The following article was translated from Modern Weekly:

“Reducing China’s Burden”

The excessive foreign account surplus is turning into a burden. How to “reduce China’s burden” is becoming one difficult problem that the Chinese government is facing.

Chinese Government - “We Have Too Much Money”

The Chinese government released a sigh of “too much money is really annoying” recently, as China’s foreign account surplus rapidly increased: It is already up to US$955 Billion, while that of the entire Asian region has reached US$3 Trillion.

The problem vexing the Chinese central bank is two-fold. On the one hand, the account surplus is accumulating at a dizzying rate; currently about US$20 Billion is added every month, and in order to maintain a stable Chinese currency conversion rate, China must buy US Dollars. On the other hand, while the continuing accumulation of foreign funds may reflect China’s growing economic strength, the return on these non-Chinese assets is somewhat limited.

(Not) Using China’s Foreign Account Surplus for Infrastructure

If China were to put the accumulated foreign account surplus into action, some knotty problems would probably occur. China has already poured US$60 Billion into the reorganization of banking assets, but if it were to invest money in basic infrastructure, it would run counter to the effort that has been put forth by the Chinese government to make restrained investments. Furthermore, looking at examples such as steel factories and high speed train projects, it is clear that the return on American debt is higher than on some of China’s investment projects.

If the funds were diverted to other investments by selling US dollar assets (according to statistics this portion of China’s foreign account surplus is in the range of 70%), it is possible that the total value of the current investments could weaken. Looking at this from another angle, a big purchase may push up the value of the account surplus, but the results would be limited. Taking gold as an example, even if China increased its current store of 600 tons of gold by adding two times its current amount [for a total of 1800 tons of gold], it still wouldn’t have spent even the amount of foreign currency reserves it accumulates in one month.
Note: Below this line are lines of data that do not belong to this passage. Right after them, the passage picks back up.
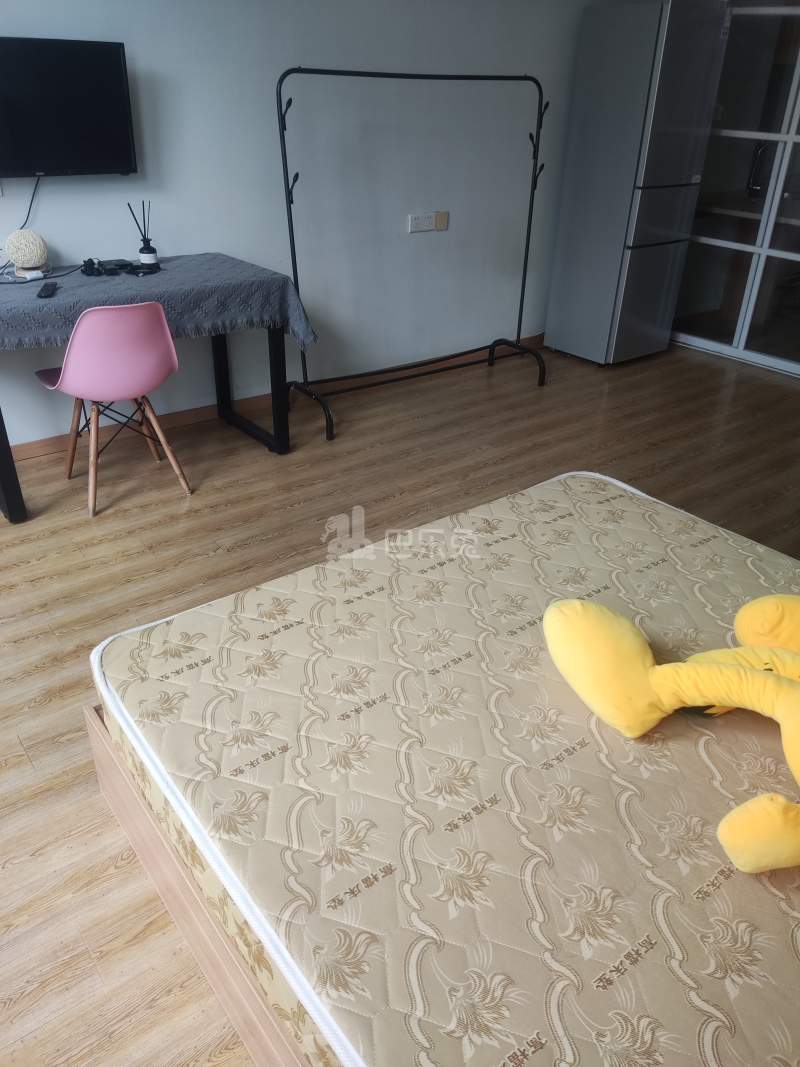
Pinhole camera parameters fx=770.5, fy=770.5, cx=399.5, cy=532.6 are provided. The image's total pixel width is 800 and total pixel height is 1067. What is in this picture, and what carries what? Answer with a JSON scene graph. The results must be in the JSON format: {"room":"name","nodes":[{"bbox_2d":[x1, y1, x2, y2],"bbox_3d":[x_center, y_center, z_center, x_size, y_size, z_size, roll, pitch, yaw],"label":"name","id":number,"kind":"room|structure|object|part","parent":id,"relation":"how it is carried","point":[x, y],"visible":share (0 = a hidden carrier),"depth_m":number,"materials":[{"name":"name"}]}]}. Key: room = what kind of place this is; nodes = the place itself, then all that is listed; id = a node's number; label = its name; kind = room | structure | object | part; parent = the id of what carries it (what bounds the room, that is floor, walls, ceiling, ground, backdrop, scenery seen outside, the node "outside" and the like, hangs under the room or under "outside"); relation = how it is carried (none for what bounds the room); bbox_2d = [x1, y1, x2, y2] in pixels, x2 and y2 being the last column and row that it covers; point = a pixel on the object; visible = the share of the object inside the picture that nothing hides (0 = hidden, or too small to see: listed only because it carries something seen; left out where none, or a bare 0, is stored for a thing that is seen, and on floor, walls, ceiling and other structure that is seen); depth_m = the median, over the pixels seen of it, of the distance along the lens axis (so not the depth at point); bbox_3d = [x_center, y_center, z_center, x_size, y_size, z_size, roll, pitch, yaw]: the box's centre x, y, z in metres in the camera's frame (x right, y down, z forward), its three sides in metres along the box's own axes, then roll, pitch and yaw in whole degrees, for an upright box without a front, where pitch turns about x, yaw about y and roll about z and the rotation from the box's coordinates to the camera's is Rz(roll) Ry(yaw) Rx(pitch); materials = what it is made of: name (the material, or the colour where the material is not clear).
{"room":"bedroom","nodes":[
{"label":"bedroom","id":0,"kind":"room"},
{"bbox_2d":[0,0,618,451],"bbox_3d":[-0.738,-1.748,3.650,6.497,2.390,0.152,-20,36,-33],"label":"wall","id":1,"kind":"structure","parent":0,"point":[71,236],"depth_m":3.83,"materials":[{"name":"white paint"}]},
{"bbox_2d":[0,35,137,177],"bbox_3d":[-1.437,-1.586,2.888,0.830,0.472,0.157,-20,36,-33],"label":"television","id":2,"kind":"object","parent":1,"relation":"attached to","point":[117,54],"visible":0.99,"depth_m":2.93,"materials":[{"name":"black plastic"}]},
{"bbox_2d":[19,174,42,223],"bbox_3d":[-1.513,-1.290,3.075,0.207,0.277,0.039,-20,36,-33],"label":"television cable","id":3,"kind":"object","parent":2,"relation":"hanging from","point":[36,187],"visible":0.75,"depth_m":3.10,"materials":[{"name":"black plastic"}]},
{"bbox_2d":[1,333,548,461],"bbox_3d":[-0.852,-0.675,4.061,5.944,0.084,0.016,-20,36,-33],"label":"baseboard","id":4,"kind":"structure","parent":1,"relation":"attached to","point":[27,449],"depth_m":4.00,"materials":[{"name":"brown wood"}]},
{"bbox_2d":[408,212,433,232],"bbox_3d":[0.115,-1.698,4.220,0.138,0.088,0.012,-20,36,-33],"label":"wall socket","id":5,"kind":"object","parent":1,"relation":"attached to","point":[427,227],"visible":1,"depth_m":4.21,"materials":[{"name":"white plastic"}]},
{"bbox_2d":[434,211,448,230],"bbox_3d":[0.234,-1.752,4.327,0.079,0.097,0.013,-20,36,-33],"label":"wall plate","id":6,"kind":"object","parent":1,"relation":"attached to","point":[438,225],"visible":0.99,"depth_m":4.32,"materials":[{"name":"beige plastic"}]},
{"bbox_2d":[0,333,799,1066],"bbox_3d":[0.655,0.120,2.935,7.535,0.103,4.853,-20,36,-33],"label":"floor","id":7,"kind":"structure","parent":0,"point":[40,673],"depth_m":3.02,"materials":[{"name":"brown wood"}]},
{"bbox_2d":[37,301,191,516],"bbox_3d":[-1.156,-0.545,3.081,0.473,0.819,0.508,-20,36,-33],"label":"pink chair","id":8,"kind":"object","parent":7,"relation":"on","point":[119,357],"visible":0.99,"depth_m":2.89,"materials":[{"name":"pink plastic"}]},
{"bbox_2d":[0,259,310,522],"bbox_3d":[-1.151,-0.620,3.274,1.375,0.777,0.684,-20,36,-33],"label":"table","id":9,"kind":"object","parent":7,"relation":"on","point":[275,355],"visible":0.69,"depth_m":3.37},
{"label":"leg","id":10,"kind":"part","parent":9,"relation":"part of","materials":[{"name":"black metal"}]},
{"bbox_2d":[0,252,317,356],"bbox_3d":[-1.178,-0.905,3.151,1.433,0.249,0.837,-20,36,-33],"label":"tablecloth","id":11,"kind":"object","parent":9,"relation":"on","point":[234,285],"visible":0.79,"depth_m":3.02,"materials":[{"name":"fabric"}]},
{"bbox_2d":[4,229,47,271],"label":"table lamp","id":12,"kind":"object","parent":11,"relation":"on","point":[38,249],"visible":0.98,"depth_m":2.99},
{"bbox_2d":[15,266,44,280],"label":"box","id":13,"kind":"object","parent":11,"relation":"on","point":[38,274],"visible":0.9,"depth_m":2.98,"materials":[{"name":"white"}]},
{"bbox_2d":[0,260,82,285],"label":"cable","id":14,"kind":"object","parent":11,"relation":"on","point":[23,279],"visible":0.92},
{"bbox_2d":[37,281,58,297],"bbox_3d":[-1.293,-0.893,2.826,0.043,0.020,0.166,-6,31,-13],"label":"remote control","id":15,"kind":"object","parent":11,"relation":"on","point":[45,288],"visible":0.98,"depth_m":2.79,"materials":[{"name":"black plastic"}]},
{"bbox_2d":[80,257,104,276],"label":"black object","id":16,"kind":"object","parent":11,"relation":"on","point":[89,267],"visible":0.98,"depth_m":3.09,"materials":[{"name":"black plastic"}]},
{"bbox_2d":[79,257,160,276],"bbox_3d":[-1.146,-1.096,3.155,0.284,0.048,0.193,-20,36,-33],"label":"black device","id":17,"kind":"object","parent":11,"relation":"on","point":[121,265],"visible":0.98,"depth_m":3.13,"materials":[{"name":"black plastic"}]},
{"bbox_2d":[126,201,158,268],"bbox_3d":[-1.072,-1.248,3.228,0.099,0.265,0.088,-20,36,-33],"label":"reed diffuser","id":18,"kind":"object","parent":11,"relation":"on","point":[148,258],"visible":1,"depth_m":3.24,"materials":[{"name":"black glass"}]},
{"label":"table leg","id":19,"kind":"part","parent":9,"relation":"part of","materials":[{"name":"black metal"}]},
{"bbox_2d":[83,706,314,1066],"bbox_3d":[0.578,0.611,1.577,1.811,0.366,1.840,-20,36,-33],"label":"bed frame","id":20,"kind":"object","parent":7,"relation":"on","point":[238,1023],"visible":0.09,"depth_m":1.41,"materials":[{"name":"brown wood"}]},
{"bbox_2d":[99,473,799,1066],"bbox_3d":[0.526,0.435,1.504,1.602,0.214,1.878,-20,36,-33],"label":"mattress","id":21,"kind":"object","parent":20,"relation":"on","point":[258,709],"visible":0.93,"depth_m":1.30,"materials":[{"name":"beige fabric"}]},
{"bbox_2d":[542,593,799,873],"bbox_3d":[0.666,0.302,1.371,0.826,0.225,0.558,17,33,24],"label":"plush toy","id":22,"kind":"object","parent":21,"relation":"on","point":[623,622],"visible":1,"depth_m":1.40,"materials":[{"name":"yellow fabric"}]},
{"bbox_2d":[274,65,548,442],"bbox_3d":[0.133,-1.451,3.976,1.654,1.620,0.568,-20,36,-33],"label":"clothes rack","id":23,"kind":"object","parent":7,"relation":"on","point":[280,97],"visible":0.99,"depth_m":3.93,"materials":[{"name":"black metal"}]},
{"bbox_2d":[544,0,730,366],"bbox_3d":[1.423,-2.053,4.721,0.550,1.935,0.586,-20,36,-33],"label":"refrigerator","id":24,"kind":"object","parent":7,"relation":"on","point":[557,335],"visible":0.99,"depth_m":4.47,"materials":[{"name":"silver metal"}]},
{"bbox_2d":[671,0,799,376],"bbox_3d":[2.411,-2.119,4.576,0.113,2.263,1.741,-20,36,-33],"label":"glass door","id":25,"kind":"structure","parent":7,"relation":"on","point":[790,256],"depth_m":4.85,"materials":[{"name":"glass"}]},
{"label":"door handle","id":26,"kind":"part","parent":25,"relation":"part of","materials":[{"name":"black metal"}]},
{"bbox_2d":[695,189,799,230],"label":"kitchen counter","id":27,"kind":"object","parent":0,"point":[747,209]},
{"bbox_2d":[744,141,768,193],"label":"faucet","id":28,"kind":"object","parent":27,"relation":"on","point":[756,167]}
]}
No matter how you look at things, the amount of cash that is currently held by Asian central bank easily surpasses the amount they would need in the worst possible crises. This has prompted Singapore to take out a portion of their cash to use in more radical investments. What China ends up doing will be a test for the Chinese government.

The article suggests that it is necessary to keep the currency rate stable, but does not provide any why to the reader (which is typical in many Chinese articles). This is strange as the accumulation of foreign reserves by the Chinese government seems to be seen as a bad thing in this article. If it is bad, why not just let the Chinese currency appreciate?

Return on US Debt Higher than Other Investments in China

One other thing that pops out from the article is that the return on US debt is said to be higher than the return on things such as Chinese infrastructure investment. Perhaps this has been true in the past, but if the value of your currency is rising relative to the dollar will it remain true? How about if the level of US debt is unsustainable without either high inflation or a cutback in consumption (both of which would hurt China) to lessen its load? Why these questions are not asked is any one’s guess… what do you think?